Command: /ibex/scratch/shaima0d/scratch/forge_test/advanced-parallel-prog/hybrid/heat-fine/c/solution/heat_hybrid
Resources: 1 node (128 physical, 128 logical cores per node)
Memory: 504 GiB per node
Tasks: 4 processes, OMP_NUM_THREADS was 8
Machine: cn514-05-r
Start time: Tue Jan 11 14:27:12 2022
Total time: 3 seconds
Full path: /ibex/scratch/shaima0d/scratch/forge_test/advanced-parallel-prog/hybrid/heat-fine/c/solution
Summary: heat_hybrid is MPI-bound in this configuration
Compute: 29.6% |==|
MPI: 70.4% |======|
I/O: 0.0% |
This application run was MPI-bound. A breakdown of this time and advice for investigating further is in the MPI section below.
CPU:
A breakdown of the 29.6% CPU time:
Single-core code: 9.5% ||
OpenMP regions: 90.5% |========|
Scalar numeric ops: 1.5% ||
Vector numeric ops: 31.4% |==|
Memory accesses: 45.1% |====|
The per-core performance is memory-bound. Use a profiler to identify time-consuming loops and check their cache performance.
MPI:
A breakdown of the 70.4% MPI time:
Time in collective calls: 6.3% ||
Time in point-to-point calls: 93.7% |========|
Effective process collective rate: 0.00 bytes/s
Effective process point-to-point rate: 26.8 MB/s
I/O:
A breakdown of the 0.0% I/O time:
Time in reads: 0.0% |
Time in writes: 0.0% |
Effective process read rate: 0.00 bytes/s
Effective process write rate: 0.00 bytes/s
No time is spent in I/O operations. There's nothing to optimize here!
OpenMP:
A breakdown of the 90.5% time in OpenMP regions:
Computation: 95.8% |=========|
Synchronization: 4.2% ||
Physical core utilization: 25.0% |==|
System load: 80.6% |=======|
Physical core utilization is low and some cores may be unused. Try increasing OMP_NUM_THREADS to improve performance.
Memory:
Per-process memory usage may also affect scaling:
Mean process memory usage: 166 MiB
Peak process memory usage: 208 MiB
Peak node memory usage: 24.0% |=|
The peak node memory usage is very low. Running with fewer MPI processes and more data on each process may be more efficient.
Energy:
A breakdown of how energy was used:
CPU: not supported
System: not supported
Mean node power: not supported
Peak node power: 0.00 W
Energy metrics are not available on this system.

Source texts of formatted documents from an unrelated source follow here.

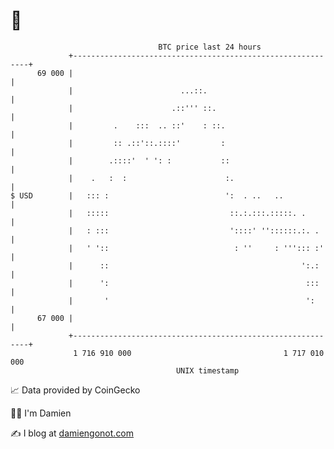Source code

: * 👋

#+begin_example
                                    BTC price last 24 hours                    
                +------------------------------------------------------------+ 
         69 000 |                                                            | 
                |                        ...::.                              | 
                |                      .::''' ::.                            | 
                |         .    :::  .. ::'    : ::.                          | 
                |         :: .::'::.::::'         :                          | 
                |        .::::'  ' ': :           ::                         | 
                |    .   :  :                      :.                        | 
   $ USD        |   ::: :                          ':  . ..   ..             | 
                |   :::::                           ::.:.:::.:::::. .        | 
                |   : :::                           '::::' ''::::::.:. .     | 
                |   ' '::                            : ''     : '''::: :'    | 
                |      ::                                           ':.:     | 
                |      ':                                            :::     | 
                |       '                                            ':      | 
         67 000 |                                                            | 
                +------------------------------------------------------------+ 
                 1 716 910 000                                  1 717 010 000  
                                        UNIX timestamp                         
#+end_example
📈 Data provided by CoinGecko

🧑‍💻 I'm Damien

✍️ I blog at [[https://www.damiengonot.com][damiengonot.com]]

CPU metrics are not supported (no intel_rapl module)
The report above provides a high level breakdown of where the CPU time went and how much memory was used. It also reports on the fraction of time spent in OpenMP regions and how well the cores were utilized. The adviser provides good suggestions which can improve the performance of subsequent runs.